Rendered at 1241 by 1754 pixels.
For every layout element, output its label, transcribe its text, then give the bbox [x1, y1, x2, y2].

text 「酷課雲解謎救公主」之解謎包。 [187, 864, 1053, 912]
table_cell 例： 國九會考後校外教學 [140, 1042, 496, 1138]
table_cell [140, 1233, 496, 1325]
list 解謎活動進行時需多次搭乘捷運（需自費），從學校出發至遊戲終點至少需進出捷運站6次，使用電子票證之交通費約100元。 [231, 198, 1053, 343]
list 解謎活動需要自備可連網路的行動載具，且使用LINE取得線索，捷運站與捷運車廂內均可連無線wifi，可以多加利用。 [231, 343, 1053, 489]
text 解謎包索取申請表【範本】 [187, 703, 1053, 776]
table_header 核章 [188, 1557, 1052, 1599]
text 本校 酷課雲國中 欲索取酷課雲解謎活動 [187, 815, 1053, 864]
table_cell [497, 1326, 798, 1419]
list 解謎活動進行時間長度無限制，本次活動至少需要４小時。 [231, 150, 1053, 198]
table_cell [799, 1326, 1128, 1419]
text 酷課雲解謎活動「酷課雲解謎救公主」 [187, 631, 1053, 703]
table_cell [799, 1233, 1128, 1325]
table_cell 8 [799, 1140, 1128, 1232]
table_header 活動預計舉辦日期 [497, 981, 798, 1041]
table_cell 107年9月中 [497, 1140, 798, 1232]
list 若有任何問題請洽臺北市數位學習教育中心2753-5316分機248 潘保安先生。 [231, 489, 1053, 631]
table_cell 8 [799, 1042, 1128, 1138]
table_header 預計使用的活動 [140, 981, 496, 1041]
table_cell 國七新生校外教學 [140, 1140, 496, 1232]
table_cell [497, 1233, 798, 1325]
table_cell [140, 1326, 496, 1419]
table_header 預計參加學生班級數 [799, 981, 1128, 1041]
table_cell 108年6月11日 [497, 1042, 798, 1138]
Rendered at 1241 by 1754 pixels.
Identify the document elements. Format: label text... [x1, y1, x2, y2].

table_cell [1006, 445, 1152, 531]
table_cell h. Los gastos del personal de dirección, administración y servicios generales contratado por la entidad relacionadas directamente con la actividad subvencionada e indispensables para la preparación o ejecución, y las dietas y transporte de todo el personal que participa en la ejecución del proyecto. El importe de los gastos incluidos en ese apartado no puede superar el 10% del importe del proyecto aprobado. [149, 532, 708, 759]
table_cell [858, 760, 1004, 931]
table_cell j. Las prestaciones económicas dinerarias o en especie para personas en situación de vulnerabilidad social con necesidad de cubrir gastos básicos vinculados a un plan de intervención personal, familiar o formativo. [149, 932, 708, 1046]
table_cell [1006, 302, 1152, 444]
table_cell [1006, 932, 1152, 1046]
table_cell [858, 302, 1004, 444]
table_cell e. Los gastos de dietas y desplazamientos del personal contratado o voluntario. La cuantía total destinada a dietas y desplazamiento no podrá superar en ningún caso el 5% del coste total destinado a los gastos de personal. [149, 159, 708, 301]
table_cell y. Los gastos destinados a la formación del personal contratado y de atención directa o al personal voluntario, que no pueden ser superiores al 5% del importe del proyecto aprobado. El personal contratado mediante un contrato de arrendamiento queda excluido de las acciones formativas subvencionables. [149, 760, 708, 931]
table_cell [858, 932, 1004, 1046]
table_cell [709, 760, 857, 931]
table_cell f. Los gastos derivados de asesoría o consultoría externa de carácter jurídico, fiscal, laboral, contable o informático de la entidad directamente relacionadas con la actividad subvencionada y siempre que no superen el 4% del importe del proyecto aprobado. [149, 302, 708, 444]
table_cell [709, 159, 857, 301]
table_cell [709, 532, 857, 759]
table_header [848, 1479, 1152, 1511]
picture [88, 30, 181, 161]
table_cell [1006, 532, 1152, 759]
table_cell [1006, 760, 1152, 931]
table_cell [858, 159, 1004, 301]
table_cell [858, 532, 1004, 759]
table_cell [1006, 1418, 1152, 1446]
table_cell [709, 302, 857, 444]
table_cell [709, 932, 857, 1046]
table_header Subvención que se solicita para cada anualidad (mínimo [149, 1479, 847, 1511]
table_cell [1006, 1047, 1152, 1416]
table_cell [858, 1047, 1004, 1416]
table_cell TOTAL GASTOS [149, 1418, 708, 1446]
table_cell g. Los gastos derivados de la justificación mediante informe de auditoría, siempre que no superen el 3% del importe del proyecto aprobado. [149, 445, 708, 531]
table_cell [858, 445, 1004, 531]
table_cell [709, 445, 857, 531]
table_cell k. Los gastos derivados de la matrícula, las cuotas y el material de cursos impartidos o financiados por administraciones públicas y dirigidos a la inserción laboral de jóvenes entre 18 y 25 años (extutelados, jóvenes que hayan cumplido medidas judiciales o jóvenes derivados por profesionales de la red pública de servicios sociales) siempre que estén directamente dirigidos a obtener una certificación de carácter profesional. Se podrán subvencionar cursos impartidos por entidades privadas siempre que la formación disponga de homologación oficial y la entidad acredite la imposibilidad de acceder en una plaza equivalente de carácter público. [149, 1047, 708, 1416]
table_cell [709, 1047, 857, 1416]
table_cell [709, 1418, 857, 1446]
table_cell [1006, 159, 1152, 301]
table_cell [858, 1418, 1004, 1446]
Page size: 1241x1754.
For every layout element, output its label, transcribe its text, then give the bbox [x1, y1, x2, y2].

########

• _Stated problem_
Could you output each line from the start of the items through the line containing "Identify the document", both included, as a JSON list of strings, one string per line, leaving out blank lines?

• _Written reply_
[
  "Rendered at 1241 by 1754 pixels.",
  "For every layout element, output its label, transcribe its text, then give the bbox [x1, y1, x2, y2].",
  "text 「酷課雲解謎救公主」之解謎包。 [187, 864, 1053, 912]",
  "table_cell 例： 國九會考後校外教學 [140, 1042, 496, 1138]",
  "table_cell [140, 1233, 496, 1325]",
  "list 解謎活動進行時需多次搭乘捷運（需自費），從學校出發至遊戲終點至少需進出捷運站6次，使用電子票證之交通費約100元。 [231, 198, 1053, 343]",
  "list 解謎活動需要自備可連網路的行動載具，且使用LINE取得線索，捷運站與捷運車廂內均可連無線wifi，可以多加利用。 [231, 343, 1053, 489]",
  "text 解謎包索取申請表【範本】 [187, 703, 1053, 776]",
  "table_header 核章 [188, 1557, 1052, 1599]",
  "text 本校 酷課雲國中 欲索取酷課雲解謎活動 [187, 815, 1053, 864]",
  "table_cell [497, 1326, 798, 1419]",
  "list 解謎活動進行時間長度無限制，本次活動至少需要４小時。 [231, 150, 1053, 198]",
  "table_cell [799, 1326, 1128, 1419]",
  "text 酷課雲解謎活動「酷課雲解謎救公主」 [187, 631, 1053, 703]",
  "table_cell [799, 1233, 1128, 1325]",
  "table_cell 8 [799, 1140, 1128, 1232]",
  "table_header 活動預計舉辦日期 [497, 981, 798, 1041]",
  "table_cell 107年9月中 [497, 1140, 798, 1232]",
  "list 若有任何問題請洽臺北市數位學習教育中心2753-5316分機248 潘保安先生。 [231, 489, 1053, 631]",
  "table_cell 8 [799, 1042, 1128, 1138]",
  "table_header 預計使用的活動 [140, 981, 496, 1041]",
  "table_cell 國七新生校外教學 [140, 1140, 496, 1232]",
  "table_cell [497, 1233, 798, 1325]",
  "table_cell [140, 1326, 496, 1419]",
  "table_header 預計參加學生班級數 [799, 981, 1128, 1041]",
  "table_cell 108年6月11日 [497, 1042, 798, 1138]",
  "Rendered at 1241 by 1754 pixels.",
  "Identify the document elements. Format: label text... [x1, y1, x2, y2]."
]